* BEGIN TEXT TO READ *

Then to make matters worse, they offered me the replacement fee for each image. Printing in those days cost about $2.50 for a picture. I ended up with about $5.00 for both of the ruined pictures. Back in those days I was totally broke so I used the money for living expenses and never printed the photos. If I had those prints today they would be worth somewhere around $30,000-$50,000 each.
I used to find professional negligence shocking. But after my years in construction I have witnessed (all too often) that stupidity knows no bounds. When we face the unbelievable, we curse, yell, and occasionally try to choke it. But years later its healthy to look back and laugh. And if someone gives us the money to reprint a damaged image, DO IT! Cause you never know…
Danny and I had been on the bench for nearly two hours. Later that evening the Anthology Film Archive was having a private screening of Danny’s film Dear Mark. It was a fifteen minute film he made about his friend and fellow artist, Mark Di Suvero. He invited me to the screening. We left the park and walked through the Soho shopping mall until we found place to have a cup of tea. We continued to talk about photography, his family history and his interest in building.

* END TEXT TO READ *

| REQUESTS |
(1) Translate this sentence from the excerpt into Spanish: "Printing in those days cost about $2.50 for a picture."
(2) List every dollar amount mentioned in the excerpt.
(3) Output the part of the excerpt that starts at the words "I used to find" and ends after "interest in building.", copied word for word.
Answer from the excerpt alone, please.

* BEGIN ITEMS *

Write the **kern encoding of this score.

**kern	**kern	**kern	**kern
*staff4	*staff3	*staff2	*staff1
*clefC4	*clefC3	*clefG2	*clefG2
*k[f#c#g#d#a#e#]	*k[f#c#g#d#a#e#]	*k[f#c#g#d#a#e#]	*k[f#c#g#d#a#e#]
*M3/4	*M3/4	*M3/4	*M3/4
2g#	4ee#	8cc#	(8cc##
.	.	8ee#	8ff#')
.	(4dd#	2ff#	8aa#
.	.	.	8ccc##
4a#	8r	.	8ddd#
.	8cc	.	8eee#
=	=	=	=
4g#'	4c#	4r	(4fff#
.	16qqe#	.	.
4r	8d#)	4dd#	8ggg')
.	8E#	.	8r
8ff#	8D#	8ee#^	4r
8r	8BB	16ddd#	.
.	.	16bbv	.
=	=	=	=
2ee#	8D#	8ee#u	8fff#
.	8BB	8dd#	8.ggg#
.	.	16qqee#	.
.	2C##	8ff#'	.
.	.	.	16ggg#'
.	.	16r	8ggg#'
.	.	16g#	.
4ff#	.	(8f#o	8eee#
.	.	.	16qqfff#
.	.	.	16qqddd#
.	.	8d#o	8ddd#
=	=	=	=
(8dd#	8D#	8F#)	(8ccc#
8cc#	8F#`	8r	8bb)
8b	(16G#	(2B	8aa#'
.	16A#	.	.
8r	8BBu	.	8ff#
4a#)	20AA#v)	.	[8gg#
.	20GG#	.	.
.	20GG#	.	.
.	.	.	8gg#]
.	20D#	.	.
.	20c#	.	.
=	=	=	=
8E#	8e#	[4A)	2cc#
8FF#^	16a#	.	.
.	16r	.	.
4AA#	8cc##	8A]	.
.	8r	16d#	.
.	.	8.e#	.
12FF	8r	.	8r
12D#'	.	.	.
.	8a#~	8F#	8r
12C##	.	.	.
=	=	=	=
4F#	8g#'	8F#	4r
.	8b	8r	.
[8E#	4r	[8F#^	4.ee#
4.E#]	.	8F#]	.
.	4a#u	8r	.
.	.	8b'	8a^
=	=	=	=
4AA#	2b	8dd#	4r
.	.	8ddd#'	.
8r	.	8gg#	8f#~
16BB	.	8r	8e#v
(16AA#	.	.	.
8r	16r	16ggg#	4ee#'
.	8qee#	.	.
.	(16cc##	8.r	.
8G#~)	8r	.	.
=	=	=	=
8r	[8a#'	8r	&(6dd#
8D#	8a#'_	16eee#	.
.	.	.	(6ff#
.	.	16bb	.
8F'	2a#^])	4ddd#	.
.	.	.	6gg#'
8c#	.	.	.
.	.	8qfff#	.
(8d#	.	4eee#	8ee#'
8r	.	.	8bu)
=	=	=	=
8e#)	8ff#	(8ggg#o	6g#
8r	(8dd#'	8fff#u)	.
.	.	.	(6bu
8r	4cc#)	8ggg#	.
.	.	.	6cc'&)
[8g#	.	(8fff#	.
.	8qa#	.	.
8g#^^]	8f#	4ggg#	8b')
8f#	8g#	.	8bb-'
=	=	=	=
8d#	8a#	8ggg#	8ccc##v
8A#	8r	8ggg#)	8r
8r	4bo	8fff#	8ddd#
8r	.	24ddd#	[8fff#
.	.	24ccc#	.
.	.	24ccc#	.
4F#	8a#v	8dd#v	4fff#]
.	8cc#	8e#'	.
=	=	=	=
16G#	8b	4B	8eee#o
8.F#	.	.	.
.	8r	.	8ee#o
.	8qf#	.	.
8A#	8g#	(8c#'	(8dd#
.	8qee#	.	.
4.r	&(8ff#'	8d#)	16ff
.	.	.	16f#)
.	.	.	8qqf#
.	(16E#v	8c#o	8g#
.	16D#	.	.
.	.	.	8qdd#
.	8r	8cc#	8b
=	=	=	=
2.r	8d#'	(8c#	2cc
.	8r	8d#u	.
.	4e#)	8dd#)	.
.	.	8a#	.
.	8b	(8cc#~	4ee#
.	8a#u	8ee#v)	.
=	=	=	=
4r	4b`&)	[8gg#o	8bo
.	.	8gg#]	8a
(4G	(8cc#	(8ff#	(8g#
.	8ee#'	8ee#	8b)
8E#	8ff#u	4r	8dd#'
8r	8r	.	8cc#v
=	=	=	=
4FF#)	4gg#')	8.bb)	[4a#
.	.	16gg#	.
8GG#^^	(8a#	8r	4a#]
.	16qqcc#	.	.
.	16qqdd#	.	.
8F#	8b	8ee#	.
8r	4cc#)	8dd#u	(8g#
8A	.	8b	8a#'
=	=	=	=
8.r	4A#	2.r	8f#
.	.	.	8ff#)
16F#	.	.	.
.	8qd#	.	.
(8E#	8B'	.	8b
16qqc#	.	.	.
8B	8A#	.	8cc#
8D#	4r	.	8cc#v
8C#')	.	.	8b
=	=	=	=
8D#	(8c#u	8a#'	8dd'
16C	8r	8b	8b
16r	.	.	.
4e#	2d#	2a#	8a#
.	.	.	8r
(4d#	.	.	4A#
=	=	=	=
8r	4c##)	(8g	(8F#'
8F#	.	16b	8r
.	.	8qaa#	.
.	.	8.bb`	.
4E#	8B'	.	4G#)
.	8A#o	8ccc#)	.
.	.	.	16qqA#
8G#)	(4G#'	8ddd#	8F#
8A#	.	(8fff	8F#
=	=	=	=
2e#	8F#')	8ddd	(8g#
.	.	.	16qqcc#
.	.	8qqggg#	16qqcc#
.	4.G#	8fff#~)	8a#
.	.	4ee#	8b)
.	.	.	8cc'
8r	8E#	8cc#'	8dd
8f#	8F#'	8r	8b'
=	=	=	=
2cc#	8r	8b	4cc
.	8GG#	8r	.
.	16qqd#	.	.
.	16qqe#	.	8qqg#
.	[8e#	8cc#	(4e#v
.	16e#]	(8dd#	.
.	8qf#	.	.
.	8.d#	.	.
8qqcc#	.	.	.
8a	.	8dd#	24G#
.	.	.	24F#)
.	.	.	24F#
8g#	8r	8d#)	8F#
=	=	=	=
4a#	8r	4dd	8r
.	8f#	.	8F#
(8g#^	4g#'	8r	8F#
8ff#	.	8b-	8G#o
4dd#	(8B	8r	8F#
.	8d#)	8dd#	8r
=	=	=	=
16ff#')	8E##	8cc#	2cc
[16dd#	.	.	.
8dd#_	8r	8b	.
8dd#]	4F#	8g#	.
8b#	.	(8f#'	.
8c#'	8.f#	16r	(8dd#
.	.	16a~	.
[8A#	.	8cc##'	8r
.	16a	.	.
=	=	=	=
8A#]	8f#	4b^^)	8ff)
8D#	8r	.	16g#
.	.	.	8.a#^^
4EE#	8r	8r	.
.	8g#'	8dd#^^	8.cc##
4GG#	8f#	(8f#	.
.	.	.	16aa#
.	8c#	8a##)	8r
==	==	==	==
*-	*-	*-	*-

* END ITEMS *

| EXPECTED RESULTS |
(1) En aquella época, imprimir una foto costaba unos $2.50.

(2) $2.50, $5.00, $30,000, $50,000

(3)
I used to find professional negligence shocking. But after my years in construction I have witnessed (all too often) that stupidity knows no bounds. When we face the unbelievable, we curse, yell, and occasionally try to choke it. But years later its healthy to look back and laugh. And if someone gives us the money to reprint a damaged image, DO IT! Cause you never know…
Danny and I had been on the bench for nearly two hours. Later that evening the Anthology Film Archive was having a private screening of Danny’s film Dear Mark. It was a fifteen minute film he made about his friend and fellow artist, Mark Di Suvero. He invited me to the screening. We left the park and walked through the Soho shopping mall until we found place to have a cup of tea. We continued to talk about photography, his family history and his interest in building.